Première partie de l'exposé présenté à la réunion du MPF à Pau, le 24 mai 2003


Le sentiment de nos concitoyens

Le Figaro du 9 mai 2003 publiait sur une pleine page les résultats d'un grand sondage traitant des institutions européennes. Après douze questions sur des aspects institutionnels particuliers, la treizième et dernière portait sur les objectifs : "selon vous, la construction européenne doit-elle s'attacher en priorité à :
1) bâtir une Europe des nations qui préserve la souveraineté des Etats ;
2) bâtir une Europe des peuples pour fonder à terme les Etats-Unis d'Europe
."

La rédaction de la deuxième partie comportait une petite ambiguïté puisque, pour les Etats-Unis d'Europe, donc pour une Europe fédérale, il aurait été plus approprié de parler d'une "Europe du peuple européen" (au singulier), et non d'une "Europe des peuples" (au pluriel). Néanmoins, pour le reste, les mots choisis étaient suffisamment évocateurs, et la réponse des personnes interrogées a été sans ambiguïté : 63 % pour une Europe des nations et 36 % pour les Etats-Unis d'Europe.

Beaucoup d'autres enquêtes vont régulièrement dans le même sens mais, comme par hasard, ils sont peu commentés. Par exemple, la Commission européenne elle-même présente tous les six mois, dans ses publications "Eurobaromètre", une batterie de sondages réalisés à l'échelle européenne, parmi lesquels figure régulièrement un sondage sur la force du sentiment national. Les résultats sont toujours approximativement les mêmes. Quatre questions sont posées : vous sentez-vous 1) de votre nationalité uniquement ; 2) de votre nationalité d'abord, et Européen à titre secondaire ; 3) Européen d'abord, et de votre nationalité à titre secondaire ; 4) Européen uniquement. Voici les derniers résultats : hypothèse 1 : 38 % ; hypothèse 2 : 48 % ; hypothèse 3 : 7 % ; hypothèse 4 : 4 %.

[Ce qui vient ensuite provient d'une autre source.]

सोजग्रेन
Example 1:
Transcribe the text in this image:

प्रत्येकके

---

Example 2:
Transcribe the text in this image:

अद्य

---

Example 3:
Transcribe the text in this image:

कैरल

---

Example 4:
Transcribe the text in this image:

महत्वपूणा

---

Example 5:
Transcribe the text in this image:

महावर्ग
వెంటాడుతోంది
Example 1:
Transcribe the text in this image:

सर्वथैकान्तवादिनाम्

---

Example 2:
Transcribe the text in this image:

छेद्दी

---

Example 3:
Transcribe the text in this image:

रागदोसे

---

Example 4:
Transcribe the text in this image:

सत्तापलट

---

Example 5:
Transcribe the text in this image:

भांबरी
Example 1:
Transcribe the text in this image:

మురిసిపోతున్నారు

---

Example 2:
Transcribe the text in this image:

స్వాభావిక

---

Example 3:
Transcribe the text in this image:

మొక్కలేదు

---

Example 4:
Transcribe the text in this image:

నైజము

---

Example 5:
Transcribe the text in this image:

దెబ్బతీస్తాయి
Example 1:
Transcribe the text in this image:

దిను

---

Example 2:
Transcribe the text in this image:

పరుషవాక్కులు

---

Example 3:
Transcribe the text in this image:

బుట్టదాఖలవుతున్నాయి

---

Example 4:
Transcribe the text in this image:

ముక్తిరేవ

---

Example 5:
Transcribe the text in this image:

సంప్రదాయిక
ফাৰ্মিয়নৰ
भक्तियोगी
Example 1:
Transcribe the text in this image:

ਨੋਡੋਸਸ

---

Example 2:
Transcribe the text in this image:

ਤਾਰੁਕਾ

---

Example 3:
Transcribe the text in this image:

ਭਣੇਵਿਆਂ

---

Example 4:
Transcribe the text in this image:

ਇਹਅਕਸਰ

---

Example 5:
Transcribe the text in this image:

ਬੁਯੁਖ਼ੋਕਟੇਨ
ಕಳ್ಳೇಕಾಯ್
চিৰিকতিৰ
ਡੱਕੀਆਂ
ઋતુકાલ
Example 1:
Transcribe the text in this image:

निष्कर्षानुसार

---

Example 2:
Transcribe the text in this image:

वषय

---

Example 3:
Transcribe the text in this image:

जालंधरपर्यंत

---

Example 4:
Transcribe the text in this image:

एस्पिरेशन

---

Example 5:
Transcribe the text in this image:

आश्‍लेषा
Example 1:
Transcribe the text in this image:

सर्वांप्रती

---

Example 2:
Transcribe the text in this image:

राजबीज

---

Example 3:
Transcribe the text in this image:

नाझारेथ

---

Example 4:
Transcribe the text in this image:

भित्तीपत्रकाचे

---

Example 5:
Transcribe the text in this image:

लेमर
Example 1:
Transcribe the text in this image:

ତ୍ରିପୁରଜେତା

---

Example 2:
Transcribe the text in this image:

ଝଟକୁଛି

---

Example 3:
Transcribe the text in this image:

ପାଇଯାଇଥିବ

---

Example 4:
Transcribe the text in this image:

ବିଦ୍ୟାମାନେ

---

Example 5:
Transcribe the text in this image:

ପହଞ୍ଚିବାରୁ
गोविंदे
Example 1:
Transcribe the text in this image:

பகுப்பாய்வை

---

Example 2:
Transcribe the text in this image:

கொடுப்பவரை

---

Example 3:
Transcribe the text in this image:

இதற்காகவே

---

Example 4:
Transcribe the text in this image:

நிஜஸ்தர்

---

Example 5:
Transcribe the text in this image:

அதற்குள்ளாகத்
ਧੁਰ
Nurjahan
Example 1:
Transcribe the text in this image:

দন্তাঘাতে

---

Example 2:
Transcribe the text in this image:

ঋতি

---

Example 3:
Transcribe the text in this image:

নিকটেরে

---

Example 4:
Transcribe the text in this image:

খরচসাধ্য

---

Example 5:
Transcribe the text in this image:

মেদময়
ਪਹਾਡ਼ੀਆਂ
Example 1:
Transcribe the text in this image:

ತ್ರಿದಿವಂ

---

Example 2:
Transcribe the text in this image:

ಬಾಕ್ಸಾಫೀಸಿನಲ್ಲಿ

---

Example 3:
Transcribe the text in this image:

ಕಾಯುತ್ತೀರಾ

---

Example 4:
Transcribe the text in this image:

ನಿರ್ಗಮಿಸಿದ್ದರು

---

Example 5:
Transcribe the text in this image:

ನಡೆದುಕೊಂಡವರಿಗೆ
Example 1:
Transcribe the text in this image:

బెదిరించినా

Les commentateurs peu scrupuleux additionnent les trois derniers pourcentages, et expliquent que le total des gens qui se sentent un peu ou beaucoup Européens est de 59%. Mais il serait beaucoup plus révélateur d'additionner les deux premiers, montrant que les gens qui se sentent nationaux uniquement ou principalement représentent 86 %, en moyenne, des citoyens des pays d'Europe. J'ai d'ailleurs longuement commenté ces enquêtes dans un texte qui se trouve en annexe de mon livre "Démocratie ou super-Etat" (1).

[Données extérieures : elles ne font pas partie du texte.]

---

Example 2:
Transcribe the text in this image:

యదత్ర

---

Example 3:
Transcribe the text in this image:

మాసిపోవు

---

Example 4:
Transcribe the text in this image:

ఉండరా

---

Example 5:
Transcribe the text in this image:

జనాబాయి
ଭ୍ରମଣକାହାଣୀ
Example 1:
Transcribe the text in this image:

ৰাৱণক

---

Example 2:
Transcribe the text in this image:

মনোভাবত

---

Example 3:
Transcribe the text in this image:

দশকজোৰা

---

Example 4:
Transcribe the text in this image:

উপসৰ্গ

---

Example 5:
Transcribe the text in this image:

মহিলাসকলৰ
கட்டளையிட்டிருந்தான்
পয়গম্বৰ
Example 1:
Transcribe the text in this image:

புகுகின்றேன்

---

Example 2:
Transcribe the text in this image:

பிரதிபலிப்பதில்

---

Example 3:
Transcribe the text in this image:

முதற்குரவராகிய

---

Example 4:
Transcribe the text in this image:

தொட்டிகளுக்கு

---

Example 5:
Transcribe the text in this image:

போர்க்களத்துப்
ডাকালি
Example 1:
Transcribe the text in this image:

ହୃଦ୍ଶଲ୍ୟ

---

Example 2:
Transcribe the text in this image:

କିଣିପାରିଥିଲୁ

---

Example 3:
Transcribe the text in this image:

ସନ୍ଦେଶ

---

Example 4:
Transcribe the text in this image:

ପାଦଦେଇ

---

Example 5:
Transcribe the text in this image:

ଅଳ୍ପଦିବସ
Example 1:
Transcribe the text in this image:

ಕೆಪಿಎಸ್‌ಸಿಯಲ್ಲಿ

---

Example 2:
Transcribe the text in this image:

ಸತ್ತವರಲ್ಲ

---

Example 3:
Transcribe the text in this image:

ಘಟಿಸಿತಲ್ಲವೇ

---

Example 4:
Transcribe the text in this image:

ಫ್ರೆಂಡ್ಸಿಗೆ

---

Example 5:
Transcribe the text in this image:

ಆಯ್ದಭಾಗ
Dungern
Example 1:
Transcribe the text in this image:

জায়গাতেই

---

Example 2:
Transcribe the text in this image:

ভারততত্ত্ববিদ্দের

Si je rappelle ces enquêtes d'opinion, c'est parce qu'elles sont concordantes et montrent chez nos concitoyens l'existence d'un sentiment très profond d'attachement national et de préférence en faveur d'une Europe préservant la nation. Bien entendu, les personnes interrogées ne donnent pas, et ne donneront jamais, leur préférence pour tel ou tel montage institutionnel précis, car le citoyen de base n'est pas un spécialiste du droit communautaire. C'est aux hommes politiques de traduire en termes juridiques et institutionnels le sentiment exprimé, souvent à l'état brut, par leurs concitoyens. Et c'est sans doute parce qu'ils ne font pas ce travail aujourd'hui que la construction européenne concrète répond mal aux aspirations des gens.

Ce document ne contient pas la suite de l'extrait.